Question: The moment of inertia of a thin uniform circular disc about one of its diameter is I. The moment of ...

Question

The moment of inertia of a thin uniform circular disc about one of its diameter is I. The moment of inertia about an axis perpendicular to the circular surface and passing through its center is
$(a){\text{ }}\sqrt 2 I \\\ (b){\text{ 2I}} \\\ {\text{(c) }}\dfrac{I}{2} \\\ (d){\text{ }}\dfrac{I}{{\sqrt 2 }} \\\$

Answer 1

Solution

Hint: In this question use the concept that diameter is always passing through the center of the circle so all the axis’s i.e. x, y and z are passing through the center of the circle which represents the diameter of the thin uniform circular disc in 3-D. Thus Moment of inertia about the z axis which is perpendicular to the circular surface and passing through its center will be the addition of moment of inertia about the x axis and moment of inertia about the y axis.

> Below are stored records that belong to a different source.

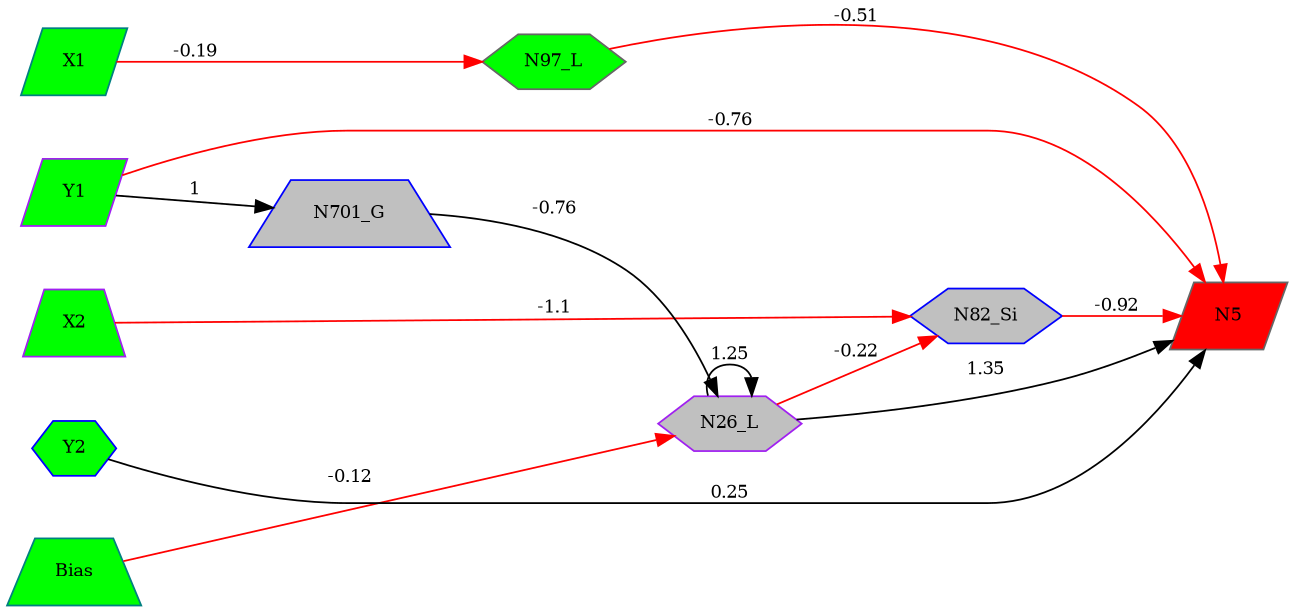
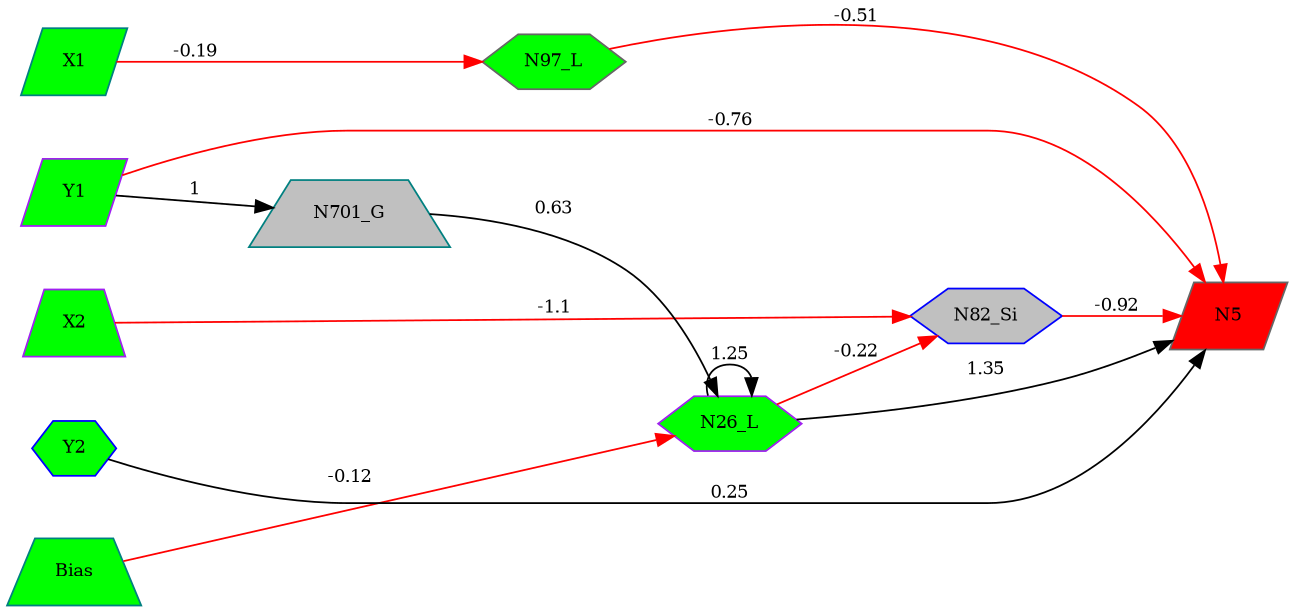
  digraph {
    rankdir=LR
    node [color=teal fillcolor=green fontsize=10 shape=hexagon style=filled]
    edge [color=red fontsize=10]
    N5 [color=gray40 fillcolor=red height=0.1 shape=parallelogram width=0.1]
    n2 [height=0.1 label=Bias shape=trapezium width=0.1]
    n3 [height=0.1 label=X1 shape=parallelogram width=0.1]
    n4 [color=purple height=0.1 label=Y1 shape=parallelogram width=0.1]
    n5 [color=purple height=0.1 label=X2 shape=trapezium width=0.1]
    n6 [color=blue height=0.1 label=Y2 width=0.1]
-   n7 [color=purple fillcolor=gray height=0.1 label=N26_L width=0.1]
+   n7 [color=purple height=0.1 label=N26_L width=0.1]
    n8 [color=gray40 height=0.1 label=N97_L width=0.1]
-   n9 [color=blue fillcolor=gray height=0.1 label=N701_G shape=trapezium width=0.1]
+   n9 [fillcolor=gray height=0.1 label=N701_G shape=trapezium width=0.1]
    n10 [color=blue fillcolor=gray height=0.1 label=N82_Si width=0.1]
    subgraph sub_1 {
      rank=same
      N5
    }
    subgraph sub_2 {
      rank=same
      n2
      n3
      n4
      n5
      n6
    }
    n2 -> n7 [arrowType=inv label=-0.12]
    n3 -> n4 [style=invis color="" fontsize=""]
    n3 -> n8 [arrowType=inv label=-0.19]
    n4 -> N5 [arrowType=inv label=-0.76]
    n4 -> n5 [style=invis color="" fontsize=""]
    n4 -> n9 [color=black label=1]
    n5 -> n6 [style=invis color="" fontsize=""]
    n5 -> n10 [arrowType=inv label=-1.1]
    n6 -> N5 [color=black label=0.25]
    n6 -> n2 [style=invis color="" fontsize=""]
    n7 -> N5 [color=black label=1.35]
    n7 -> n7 [color=black label=1.25]
    n7 -> n10 [arrowType=inv label=-0.22]
    n8 -> N5 [arrowType=inv label=-0.51]
-   n9 -> n7 [color=black label=-0.76]
+   n9 -> n7 [color=black label=0.63]
    n10 -> N5 [arrowType=inv label=-0.92]
  }
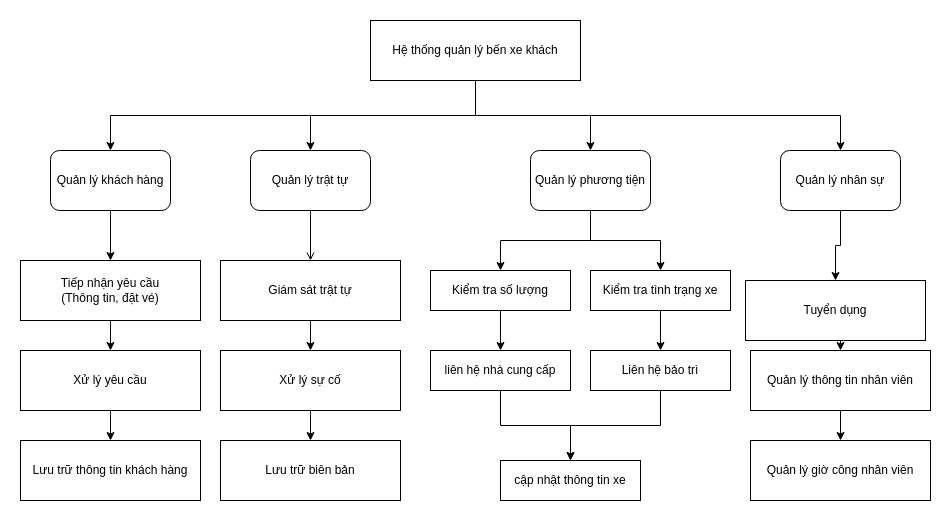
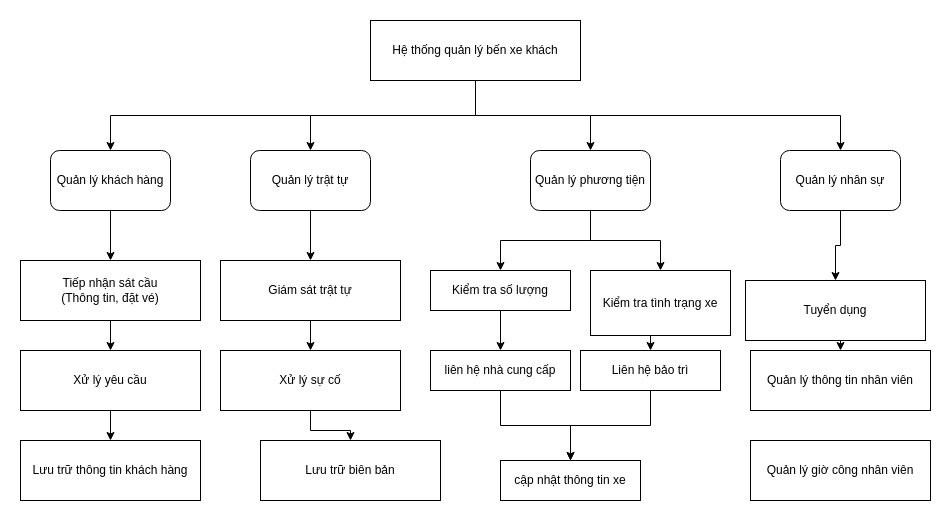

Complete step-by-step solution -

It is given that the moment of inertia of a thin uniform circular disc about one of its diameter is I.
If the diameter is about x axis so the moment of inertia about the x axis is ${I_x}$ and if the diameter is about y axis so the moment of inertia about the y axis is ${I_y}$ .
Therefore, ${I_x} = {I_y} = I$
Now as we know that in 3 dimensional all the axes i.e. x, y and z are perpendicular to each other.
Now as we know that the diameter is always passing through the center of the circle so all the axis’s i.e. x, y and z are passing through the center of the circle which represents the diameter of the thin uniform circular disc in 3-D.
So the moment of inertia about an axis perpendicular to the circular surface and passing through its center is ${I_z}$ .
Now according to the perpendicular axis theorem we have,
Moment of inertia about the z axis which is perpendicular to the circular surface and passing through its center = moment of inertia about the x axis + moment of inertia about the y axis.
Now substitute the values we have,
$\Rightarrow {I_z} = {I_x} + {I_y}$
$\Rightarrow {I_z} = I + I = 2I$
So this the required moment of inertia perpendicular to the circular surface and passing through its center.

Hence option (B) is the correct answer.

Note: A body has the tendency to resist angular acceleration, so moment of inertia is the measure of tendency of the body to resist this angular acceleration. In general moment of inertia is given as $I = \sum {{m_i}{r_i}^2}$ that is it is equal to the sum of the product of each element’s mass and the square of the distance of these elements from the axis about which moment of inertia has to be taken out.